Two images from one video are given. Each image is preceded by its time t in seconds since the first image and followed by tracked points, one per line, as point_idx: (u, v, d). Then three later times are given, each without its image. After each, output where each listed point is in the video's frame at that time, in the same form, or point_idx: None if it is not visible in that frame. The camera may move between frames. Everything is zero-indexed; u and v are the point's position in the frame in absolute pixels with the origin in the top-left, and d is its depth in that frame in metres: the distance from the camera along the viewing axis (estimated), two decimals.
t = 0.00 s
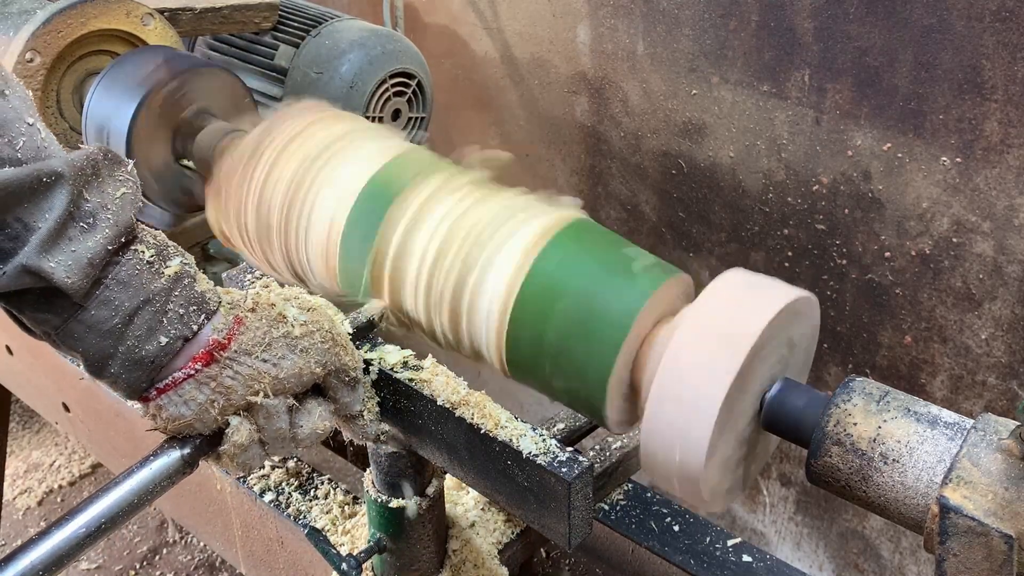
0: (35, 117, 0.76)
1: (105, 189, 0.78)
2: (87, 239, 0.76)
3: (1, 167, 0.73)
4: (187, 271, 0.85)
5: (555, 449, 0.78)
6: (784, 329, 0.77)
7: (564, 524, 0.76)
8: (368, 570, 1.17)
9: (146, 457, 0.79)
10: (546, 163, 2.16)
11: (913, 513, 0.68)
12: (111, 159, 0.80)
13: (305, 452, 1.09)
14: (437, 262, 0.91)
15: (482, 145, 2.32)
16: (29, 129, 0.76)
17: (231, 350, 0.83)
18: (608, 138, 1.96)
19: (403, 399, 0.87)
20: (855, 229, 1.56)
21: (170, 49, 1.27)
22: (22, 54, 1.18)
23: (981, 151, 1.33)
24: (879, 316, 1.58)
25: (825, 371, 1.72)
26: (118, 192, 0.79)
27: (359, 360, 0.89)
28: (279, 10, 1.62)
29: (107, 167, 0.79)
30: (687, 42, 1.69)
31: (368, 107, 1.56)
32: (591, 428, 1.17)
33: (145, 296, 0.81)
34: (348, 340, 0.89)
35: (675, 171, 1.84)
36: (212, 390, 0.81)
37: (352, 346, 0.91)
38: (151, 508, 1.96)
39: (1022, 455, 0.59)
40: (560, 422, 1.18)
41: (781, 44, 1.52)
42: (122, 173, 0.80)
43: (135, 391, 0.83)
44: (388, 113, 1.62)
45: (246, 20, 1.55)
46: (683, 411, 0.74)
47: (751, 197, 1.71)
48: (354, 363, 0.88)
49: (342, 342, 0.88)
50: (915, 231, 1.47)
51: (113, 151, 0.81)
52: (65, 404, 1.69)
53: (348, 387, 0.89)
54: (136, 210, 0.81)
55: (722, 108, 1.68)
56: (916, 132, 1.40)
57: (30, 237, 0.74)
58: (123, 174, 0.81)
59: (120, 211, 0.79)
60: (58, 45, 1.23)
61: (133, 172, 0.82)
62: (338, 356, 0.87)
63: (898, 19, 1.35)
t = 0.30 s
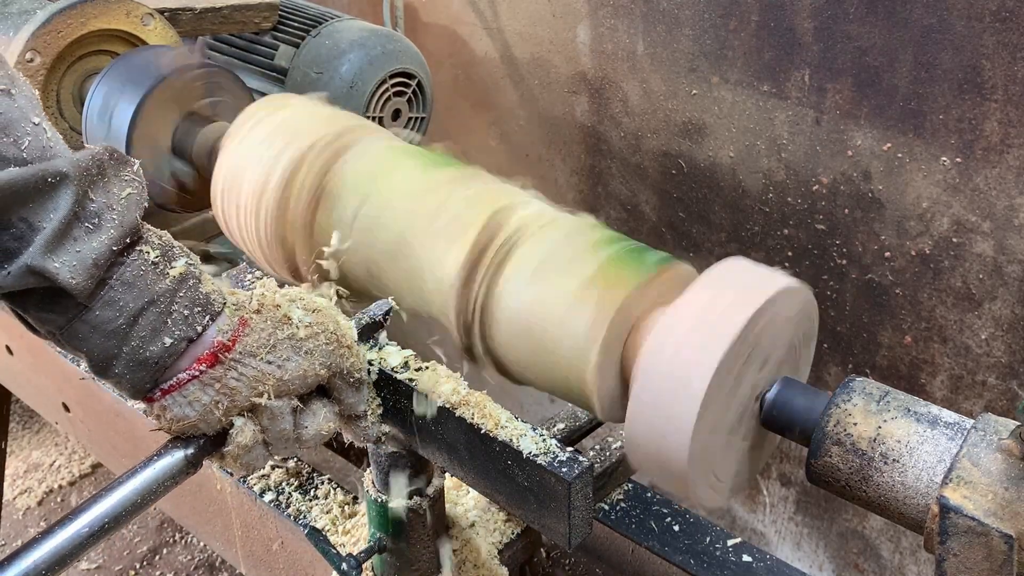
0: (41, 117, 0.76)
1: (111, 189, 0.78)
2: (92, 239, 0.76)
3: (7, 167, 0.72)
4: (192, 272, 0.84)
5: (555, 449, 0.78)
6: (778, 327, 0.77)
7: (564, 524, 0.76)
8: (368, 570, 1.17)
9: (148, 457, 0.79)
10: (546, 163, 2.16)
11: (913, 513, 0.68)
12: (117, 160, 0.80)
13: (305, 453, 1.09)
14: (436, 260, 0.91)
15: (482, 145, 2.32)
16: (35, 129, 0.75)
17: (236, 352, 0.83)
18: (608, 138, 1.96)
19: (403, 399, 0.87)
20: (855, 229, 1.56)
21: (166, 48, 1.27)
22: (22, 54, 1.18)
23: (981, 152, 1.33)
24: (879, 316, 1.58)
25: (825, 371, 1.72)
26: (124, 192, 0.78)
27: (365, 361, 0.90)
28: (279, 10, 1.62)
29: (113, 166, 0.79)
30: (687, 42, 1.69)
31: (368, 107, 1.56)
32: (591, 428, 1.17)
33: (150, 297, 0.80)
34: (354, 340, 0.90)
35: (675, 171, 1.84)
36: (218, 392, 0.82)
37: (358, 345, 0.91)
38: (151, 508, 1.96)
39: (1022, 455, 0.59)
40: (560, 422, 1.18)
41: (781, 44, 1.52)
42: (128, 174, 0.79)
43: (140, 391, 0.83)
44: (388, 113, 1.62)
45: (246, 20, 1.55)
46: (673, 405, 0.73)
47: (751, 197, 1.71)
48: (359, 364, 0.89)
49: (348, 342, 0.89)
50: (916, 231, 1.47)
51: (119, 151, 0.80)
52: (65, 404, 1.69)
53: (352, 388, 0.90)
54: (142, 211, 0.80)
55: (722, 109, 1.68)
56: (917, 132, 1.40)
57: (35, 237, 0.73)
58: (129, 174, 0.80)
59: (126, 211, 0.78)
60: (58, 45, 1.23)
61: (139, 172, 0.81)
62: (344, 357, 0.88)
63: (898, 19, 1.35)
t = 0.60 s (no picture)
0: (42, 118, 0.76)
1: (112, 190, 0.78)
2: (93, 240, 0.76)
3: (7, 168, 0.72)
4: (194, 272, 0.84)
5: (555, 449, 0.78)
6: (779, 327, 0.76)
7: (564, 524, 0.76)
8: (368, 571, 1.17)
9: (149, 458, 0.79)
10: (546, 163, 2.16)
11: (913, 513, 0.68)
12: (119, 160, 0.80)
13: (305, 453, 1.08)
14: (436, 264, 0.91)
15: (482, 145, 2.32)
16: (36, 129, 0.75)
17: (238, 354, 0.83)
18: (608, 138, 1.96)
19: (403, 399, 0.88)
20: (855, 229, 1.56)
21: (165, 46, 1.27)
22: (22, 54, 1.18)
23: (981, 152, 1.33)
24: (879, 316, 1.58)
25: (825, 371, 1.72)
26: (126, 193, 0.78)
27: (367, 363, 0.90)
28: (279, 10, 1.62)
29: (115, 167, 0.79)
30: (687, 42, 1.69)
31: (368, 107, 1.56)
32: (591, 428, 1.18)
33: (151, 298, 0.80)
34: (356, 343, 0.90)
35: (675, 171, 1.84)
36: (215, 393, 0.81)
37: (362, 347, 0.91)
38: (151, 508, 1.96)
39: (1022, 455, 0.59)
40: (560, 422, 1.18)
41: (781, 44, 1.52)
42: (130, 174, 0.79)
43: (141, 391, 0.83)
44: (388, 113, 1.62)
45: (246, 20, 1.55)
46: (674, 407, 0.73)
47: (751, 197, 1.71)
48: (362, 365, 0.89)
49: (350, 344, 0.88)
50: (916, 231, 1.47)
51: (121, 152, 0.80)
52: (65, 404, 1.69)
53: (354, 389, 0.89)
54: (143, 212, 0.80)
55: (722, 108, 1.68)
56: (916, 132, 1.40)
57: (35, 237, 0.73)
58: (131, 175, 0.80)
59: (127, 212, 0.78)
60: (58, 45, 1.23)
61: (141, 174, 0.81)
62: (346, 359, 0.88)
63: (898, 19, 1.35)
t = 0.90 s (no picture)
0: (44, 119, 0.76)
1: (115, 191, 0.78)
2: (96, 241, 0.76)
3: (9, 170, 0.73)
4: (197, 273, 0.84)
5: (555, 449, 0.78)
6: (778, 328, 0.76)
7: (564, 524, 0.76)
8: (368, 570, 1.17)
9: (153, 459, 0.79)
10: (546, 163, 2.16)
11: (913, 513, 0.68)
12: (122, 160, 0.80)
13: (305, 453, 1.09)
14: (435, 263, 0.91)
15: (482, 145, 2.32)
16: (38, 130, 0.76)
17: (242, 355, 0.83)
18: (608, 138, 1.96)
19: (404, 400, 0.87)
20: (855, 229, 1.56)
21: (165, 48, 1.27)
22: (22, 54, 1.18)
23: (981, 152, 1.33)
24: (879, 316, 1.58)
25: (825, 371, 1.72)
26: (129, 194, 0.79)
27: (371, 365, 0.89)
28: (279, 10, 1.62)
29: (117, 168, 0.79)
30: (686, 42, 1.69)
31: (368, 107, 1.56)
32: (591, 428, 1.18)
33: (154, 299, 0.80)
34: (361, 345, 0.89)
35: (675, 172, 1.84)
36: (212, 392, 0.81)
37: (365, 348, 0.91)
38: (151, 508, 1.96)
39: (1022, 455, 0.59)
40: (560, 422, 1.18)
41: (781, 44, 1.52)
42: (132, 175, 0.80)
43: (145, 393, 0.83)
44: (388, 113, 1.62)
45: (246, 20, 1.55)
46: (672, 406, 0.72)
47: (751, 197, 1.71)
48: (368, 368, 0.88)
49: (354, 346, 0.88)
50: (916, 231, 1.47)
51: (125, 153, 0.81)
52: (65, 404, 1.69)
53: (359, 392, 0.88)
54: (146, 212, 0.80)
55: (722, 108, 1.68)
56: (916, 132, 1.40)
57: (38, 239, 0.74)
58: (134, 176, 0.80)
59: (130, 213, 0.78)
60: (58, 45, 1.23)
61: (145, 174, 0.82)
62: (352, 362, 0.87)
63: (898, 19, 1.35)
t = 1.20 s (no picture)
0: (17, 117, 0.79)
1: (86, 186, 0.80)
2: (68, 235, 0.77)
3: None
4: (169, 266, 0.85)
5: (555, 449, 0.78)
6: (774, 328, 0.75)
7: (564, 524, 0.76)
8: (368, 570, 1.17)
9: (132, 455, 0.78)
10: (546, 163, 2.16)
11: (914, 513, 0.68)
12: (93, 157, 0.82)
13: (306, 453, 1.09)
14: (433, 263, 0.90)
15: (482, 145, 2.32)
16: (11, 127, 0.78)
17: (215, 344, 0.83)
18: (608, 138, 1.96)
19: (403, 399, 0.87)
20: (855, 229, 1.56)
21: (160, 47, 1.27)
22: (22, 54, 1.18)
23: (981, 152, 1.33)
24: (879, 316, 1.58)
25: (825, 371, 1.72)
26: (100, 188, 0.81)
27: (343, 355, 0.90)
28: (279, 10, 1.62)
29: (88, 164, 0.81)
30: (687, 42, 1.69)
31: (368, 106, 1.56)
32: (591, 428, 1.18)
33: (128, 291, 0.81)
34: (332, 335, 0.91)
35: (675, 171, 1.84)
36: (215, 391, 0.82)
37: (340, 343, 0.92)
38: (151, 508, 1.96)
39: (1022, 455, 0.59)
40: (560, 422, 1.18)
41: (781, 44, 1.52)
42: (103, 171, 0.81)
43: (120, 387, 0.83)
44: (388, 113, 1.61)
45: (246, 20, 1.55)
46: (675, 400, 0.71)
47: (751, 197, 1.71)
48: (340, 357, 0.89)
49: (326, 336, 0.89)
50: (916, 231, 1.47)
51: (95, 149, 0.82)
52: (65, 404, 1.69)
53: (334, 382, 0.89)
54: (118, 207, 0.82)
55: (722, 108, 1.68)
56: (916, 132, 1.40)
57: (12, 233, 0.75)
58: (104, 171, 0.82)
59: (101, 207, 0.80)
60: (58, 46, 1.23)
61: (115, 169, 0.84)
62: (323, 351, 0.88)
63: (898, 19, 1.35)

### EXERCISE DETAILS
Write out each line of the listing above, exactly, from its first line to the line holding "13: (305, 452, 1.09)", inclusive. Skip the pictures.

### TASK ANSWER
Two images from one video are given. Each image is preceded by its time t in seconds since the first image and followed by tracked points, one per line, as point_idx: (u, v, d). Then three later times are given, each without its image. After each, output where each listed point is in the video's frame at that time, in the same form, or point_idx: None if it is not visible in that frame. The camera may move between frames. Everything is zero-indexed; u and v are the point's position in the frame in absolute pixels with the origin in the top-left, and d is its depth in that frame in metres: the distance from the camera along the viewing axis (estimated), two decimals.
t = 0.00 s
0: (35, 117, 0.76)
1: (105, 189, 0.78)
2: (87, 239, 0.76)
3: (1, 167, 0.73)
4: (187, 271, 0.85)
5: (555, 449, 0.78)
6: (784, 329, 0.77)
7: (564, 524, 0.76)
8: (368, 570, 1.17)
9: (146, 457, 0.79)
10: (546, 163, 2.16)
11: (913, 513, 0.68)
12: (111, 159, 0.80)
13: (305, 452, 1.09)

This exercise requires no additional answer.